Bahasa Indonesia merupakan bahasa persatuan di Indonesia, seperti isi “Sumpah Pemuda” yang ketiga “Kami Putra dan Putri Indonesia Menjunjung Bahasa Persatuan, Bahasa Indonesia”.
Sebagai remaja, saya sangat prihatin dengan teman-teman yang sering mencampur-adukkan bahasa, layaknya mencampur bumbu masakan. Semakin dicampur, semakin enak pula rasanya. Padahal hal ini sangat bertolak-belakang dengan kenyataan yang dibuktikan dengan lebih tingginya nilai Bahasa Inggris daripada nilai Bahasa Indonesia.
Banyak dari kita yang belum sadar dengan penjajahan sepert ini. Mereka lebih mementingkan gaya, gaul,dan sebagainya. Salah satu contohnya adalah ketika saya bertanya “menu makan siang hari ini apa?” mereka menjawab dengan santainya “chicken”.

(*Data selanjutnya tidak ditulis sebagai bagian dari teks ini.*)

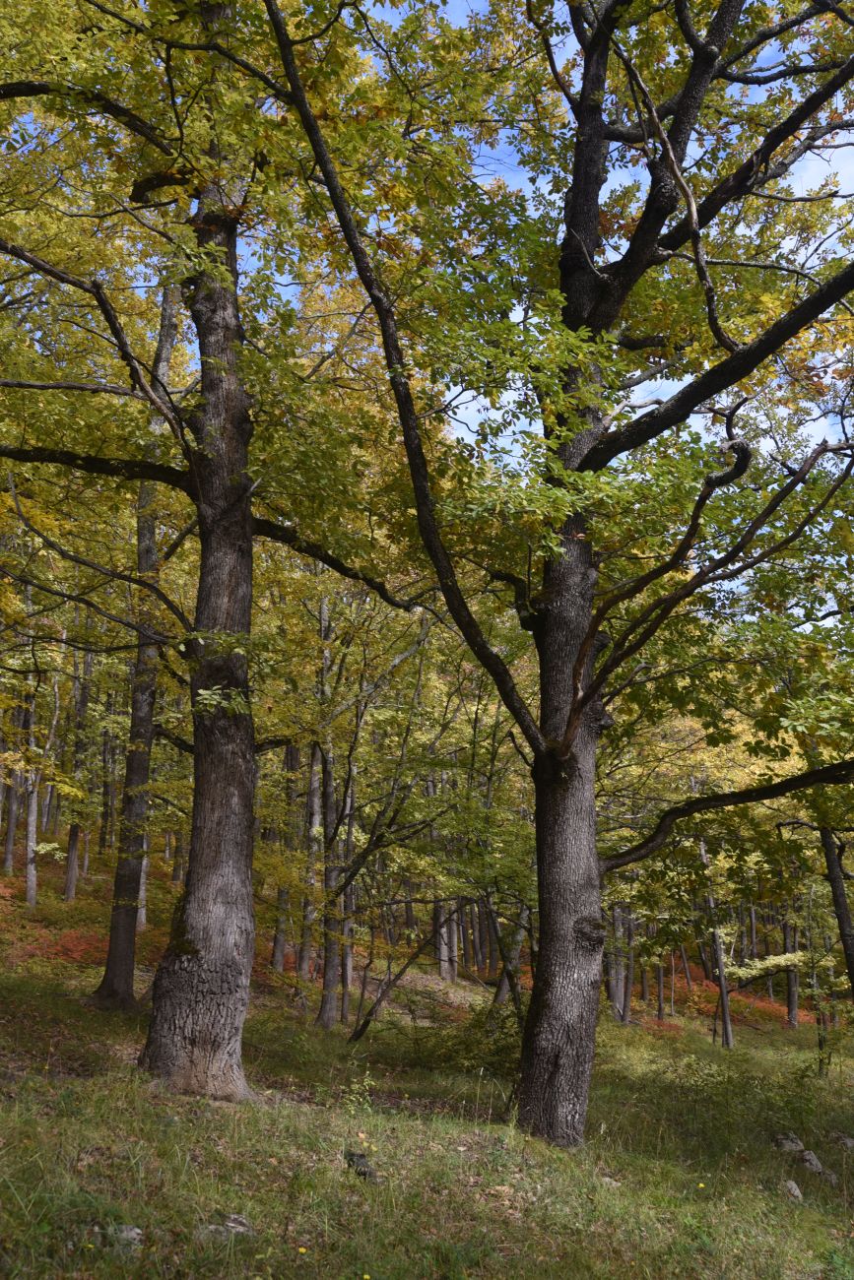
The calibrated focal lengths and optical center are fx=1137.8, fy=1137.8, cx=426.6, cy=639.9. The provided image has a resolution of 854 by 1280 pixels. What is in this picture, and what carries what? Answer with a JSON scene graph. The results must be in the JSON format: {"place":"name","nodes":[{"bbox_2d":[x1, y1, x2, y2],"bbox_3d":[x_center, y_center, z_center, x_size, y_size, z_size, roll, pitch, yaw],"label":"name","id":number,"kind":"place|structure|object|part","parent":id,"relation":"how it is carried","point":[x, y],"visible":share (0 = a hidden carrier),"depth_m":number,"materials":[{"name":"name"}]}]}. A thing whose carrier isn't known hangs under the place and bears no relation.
{"place":"outdoors","nodes":[
{"label":"outdoors","id":0,"kind":"place"},
{"bbox_2d":[0,820,853,1279],"label":"grassy ground","id":1,"kind":"structure","parent":0,"point":[747,1033],"materials":[{"name":"green plant"}]},
{"bbox_2d":[0,701,21,877],"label":"tree","id":2,"kind":"object","parent":1,"relation":"on","point":[8,855],"visible":0.64,"depth_m":22.78,"materials":[{"name":"brown"}]},
{"bbox_2d":[21,576,39,909],"bbox_3d":[-7.129,1.664,20.689,0.422,6.501,0.380,0,-13,0],"label":"tree","id":3,"kind":"object","parent":1,"relation":"on","point":[31,890],"visible":0.66,"depth_m":20.37,"materials":[{"name":"brown"}]},
{"bbox_2d":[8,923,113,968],"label":"shrub","id":4,"kind":"object","parent":1,"relation":"on","point":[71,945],"visible":0.48,"depth_m":16.32,"materials":[{"name":"red plant"}]},
{"bbox_2d":[62,631,94,902],"bbox_3d":[-6.803,1.623,22.581,0.509,7.121,0.425,0,-13,0],"label":"tree","id":5,"kind":"object","parent":1,"relation":"on","point":[68,890],"visible":0.72,"depth_m":22.14,"materials":[{"name":"plant"}]},
{"bbox_2d":[97,673,118,856],"bbox_3d":[-8.024,2.401,28.800,0.543,6.561,0.491,0,-13,0],"label":"tree","id":6,"kind":"object","parent":1,"relation":"on","point":[102,837],"visible":0.7,"depth_m":28.44,"materials":[{"name":"brown wood"}]},
{"bbox_2d":[107,1223,143,1248],"bbox_3d":[-1.229,2.405,4.565,0.188,0.101,0.186,10,-16,-37],"label":"rock","id":7,"kind":"object","parent":1,"relation":"on","point":[133,1233],"visible":0.71,"depth_m":4.54,"materials":[{"name":"grey stone"}]},
{"bbox_2d":[96,274,182,1004],"bbox_3d":[-3.305,-1.354,13.647,2.499,11.225,2.234,11,-17,-41],"label":"tree","id":8,"kind":"object","parent":1,"relation":"on","point":[123,973],"visible":0.74,"depth_m":12.94,"materials":[{"name":"plant"}]},
{"bbox_2d":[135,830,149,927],"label":"tree","id":9,"kind":"object","parent":1,"relation":"on","point":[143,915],"visible":0.22,"depth_m":20.16,"materials":[{"name":"wood"}]},
{"bbox_2d":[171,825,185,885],"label":"tree","id":10,"kind":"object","parent":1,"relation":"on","point":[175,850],"visible":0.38,"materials":[{"name":"brown wood"}]},
{"bbox_2d":[0,0,425,1097],"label":"tree","id":11,"kind":"object","parent":1,"relation":"on","point":[200,1030],"visible":0.98,"depth_m":8.22,"materials":[{"name":"plant"}]},
{"bbox_2d":[195,1223,231,1239],"bbox_3d":[-0.878,2.449,4.669,0.150,0.078,0.137,6,-14,-22],"label":"rock","id":12,"kind":"object","parent":1,"relation":"on","point":[213,1228],"visible":0.68,"depth_m":4.65,"materials":[{"name":"grey stone"}]},
{"bbox_2d":[268,741,300,974],"bbox_3d":[-2.344,2.285,19.727,0.553,7.322,0.488,0,-13,0],"label":"tree","id":13,"kind":"object","parent":1,"relation":"on","point":[277,942],"visible":0.56,"depth_m":19.18,"materials":[{"name":"brown plant"}]},
{"bbox_2d":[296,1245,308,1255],"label":"yellow flower","id":14,"kind":"object","parent":1,"relation":"on","point":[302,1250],"visible":0.98,"depth_m":4.60,"materials":[{"name":"yellow plant"}]},
{"bbox_2d":[297,737,323,987],"bbox_3d":[-1.944,2.469,19.708,0.494,7.425,0.510,11,-16,-39],"label":"tree","id":15,"kind":"object","parent":1,"relation":"on","point":[314,820],"visible":0.56,"depth_m":19.19,"materials":[{"name":"brown"}]},
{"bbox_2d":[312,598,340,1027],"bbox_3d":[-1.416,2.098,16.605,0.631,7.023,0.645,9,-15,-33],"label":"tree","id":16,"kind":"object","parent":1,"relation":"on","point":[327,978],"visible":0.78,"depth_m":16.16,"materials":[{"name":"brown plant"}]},
{"bbox_2d":[338,747,357,1020],"bbox_3d":[-1.304,3.297,18.536,0.373,5.835,0.394,8,-15,-31],"label":"tree","id":17,"kind":"object","parent":1,"relation":"on","point":[350,968],"visible":0.63,"depth_m":18.22,"materials":[{"name":"brown"}]},
{"bbox_2d":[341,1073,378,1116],"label":"shrub","id":18,"kind":"object","parent":1,"relation":"on","point":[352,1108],"visible":0.86,"depth_m":7.54,"materials":[{"name":"green plant"}]},
{"bbox_2d":[343,1151,379,1180],"bbox_3d":[-0.352,2.833,6.102,0.175,0.138,0.241,8,-14,-29],"label":"rock","id":19,"kind":"object","parent":1,"relation":"on","point":[364,1173],"visible":0.79,"depth_m":6.06,"materials":[{"name":"stone"}]},
{"bbox_2d":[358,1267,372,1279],"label":"yellow flower","id":20,"kind":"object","parent":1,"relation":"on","point":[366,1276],"visible":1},
{"bbox_2d":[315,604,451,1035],"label":"tree","id":21,"kind":"object","parent":1,"relation":"on","point":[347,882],"visible":0.96,"depth_m":15.09,"materials":[{"name":"plant"}]},
{"bbox_2d":[344,921,444,1044],"bbox_3d":[-0.363,4.428,15.483,1.222,2.262,0.644,-7,-14,28],"label":"fallen branch","id":22,"kind":"object","parent":1,"relation":"on","point":[364,1025],"visible":0.94,"depth_m":15.41,"materials":[{"name":"brown wood"}]},
{"bbox_2d":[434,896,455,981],"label":"tree","id":23,"kind":"object","parent":1,"relation":"on","point":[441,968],"visible":0.3,"depth_m":26.43,"materials":[{"name":"brown wood"}]},
{"bbox_2d":[405,1000,525,1076],"bbox_3d":[0.566,4.062,11.487,1.728,0.840,1.597,0,-13,0],"label":"shrub","id":24,"kind":"object","parent":1,"relation":"on","point":[491,1056],"visible":0.59,"depth_m":11.37,"materials":[{"name":"green plant"}]},
{"bbox_2d":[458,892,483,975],"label":"tree","id":25,"kind":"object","parent":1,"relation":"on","point":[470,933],"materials":[{"name":"wood"}]},
{"bbox_2d":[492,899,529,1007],"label":"tree","id":26,"kind":"object","parent":1,"relation":"on","point":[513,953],"visible":0.44,"depth_m":18.68,"materials":[{"name":"plant"}]},
{"bbox_2d":[272,0,853,1149],"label":"tree","id":27,"kind":"object","parent":1,"relation":"on","point":[539,815],"visible":0.99,"depth_m":7.83,"materials":[{"name":"plant"}]},
{"label":"trunk","id":28,"kind":"part","parent":27,"relation":"part of","materials":[{"name":"wood"}]},
{"bbox_2d":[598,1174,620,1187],"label":"rock","id":29,"kind":"object","parent":1,"relation":"on","point":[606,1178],"visible":0.57,"depth_m":6.72,"materials":[{"name":"grey stone"}]},
{"bbox_2d":[607,904,625,1022],"bbox_3d":[4.046,5.244,24.990,0.690,6.222,0.649,0,-13,0],"label":"tree","id":30,"kind":"object","parent":1,"relation":"on","point":[613,983],"visible":0.46,"depth_m":24.42,"materials":[{"name":"brown"}]},
{"bbox_2d":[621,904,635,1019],"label":"tree","id":31,"kind":"object","parent":1,"relation":"on","point":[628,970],"visible":0.59,"depth_m":25.68,"materials":[{"name":"brown wood"}]},
{"bbox_2d":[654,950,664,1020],"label":"tree","id":32,"kind":"object","parent":1,"relation":"on","point":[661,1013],"visible":0.53,"depth_m":27.31,"materials":[{"name":"brown wood"}]},
{"bbox_2d":[700,840,734,1049],"bbox_3d":[5.788,5.877,23.135,0.626,5.127,0.707,12,-17,-43],"label":"tree","id":33,"kind":"object","parent":1,"relation":"on","point":[725,1018],"visible":0.76,"depth_m":22.81,"materials":[{"name":"brown"}]},
{"bbox_2d":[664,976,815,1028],"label":"shrub","id":34,"kind":"object","parent":1,"relation":"on","point":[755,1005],"visible":0.37,"depth_m":28.78,"materials":[{"name":"plant"}]},
{"bbox_2d":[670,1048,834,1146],"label":"shrub","id":35,"kind":"object","parent":1,"relation":"on","point":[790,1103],"visible":0.87,"depth_m":9.63,"materials":[{"name":"green plant"}]},
{"bbox_2d":[773,1133,804,1152],"bbox_3d":[2.702,3.774,8.485,0.236,0.162,0.230,9,-15,-33],"label":"rock","id":36,"kind":"object","parent":1,"relation":"on","point":[798,1145],"visible":0.79,"depth_m":8.44,"materials":[{"name":"grey stone"}]},
{"bbox_2d":[782,895,800,1028],"bbox_3d":[9.294,6.657,29.493,0.584,6.827,0.591,0,-13,0],"label":"tree","id":37,"kind":"object","parent":1,"relation":"on","point":[790,992],"visible":0.43,"depth_m":28.90,"materials":[{"name":"brown plant"}]},
{"bbox_2d":[781,1179,802,1199],"bbox_3d":[2.327,3.517,7.258,0.141,0.123,0.175,-4,-13,17],"label":"rock","id":38,"kind":"object","parent":1,"relation":"on","point":[793,1185],"visible":0.85,"depth_m":7.23,"materials":[{"name":"grey stone"}]},
{"bbox_2d":[796,1149,823,1174],"bbox_3d":[2.717,3.723,8.091,0.224,0.173,0.228,11,-17,-40],"label":"rock","id":39,"kind":"object","parent":1,"relation":"on","point":[807,1158],"visible":0.78,"depth_m":8.04,"materials":[{"name":"grey stone"}]},
{"bbox_2d":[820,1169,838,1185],"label":"rock","id":40,"kind":"object","parent":1,"relation":"on","point":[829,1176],"visible":0.76,"depth_m":7.89,"materials":[{"name":"grey stone"}]},
{"bbox_2d":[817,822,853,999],"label":"tree","id":41,"kind":"object","parent":1,"relation":"on","point":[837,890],"visible":0.77,"depth_m":14.47,"materials":[{"name":"plant"}]},
{"bbox_2d":[835,1134,853,1148],"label":"rock","id":42,"kind":"object","parent":1,"relation":"on","point":[847,1140],"visible":0.93,"depth_m":9.00,"materials":[{"name":"grey stone"}]},
{"bbox_2d":[18,0,853,596],"label":"sky","id":43,"kind":"structure","parent":0,"point":[531,189],"materials":[{"name":"blue"}]}
]}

Bahasa Indonesia juga dapat menyatukan perbedaan-perbedaan bahasa yang ada di Indonesia. Misalnya kata “jangan” di Jawa dan Sunda maknanya berbeda. Kalau di Jawa kata “jangan” berarti sayur, sedangkan di Sunda kata “jangan” berarti tidak boleh dilakukan. Itu merupakan satu kata yang sangat rentan dan bisa menimbulkan ketidaknyamanan terhadap orang salah mengerti.
Contoh pengaplikasian kata “jangan” adalah ketika orang Sunda bepergian ke Jawa, kemudian orang Sunda tersebut mampir ke warung pinggir jalan untuk makan. Kemudian orang Sunda bertanya “ini namanya apa mas?”. “oh, itu namanya jangan sop”. “kalau yang ini apa mas?”. “itu jangan kelor mas”.
Sebagai remaja, mari kita junjung tinggi Bahasa Persatuan yakni, Bahasa Indonesia seperti yang tercantum pada “Sumpah Pemuda”. Mari kita hargai para pahlawan yang telah memperjuangkan negara ini dengan cara belajar Bahasa Indonesia dengan baik dan benar.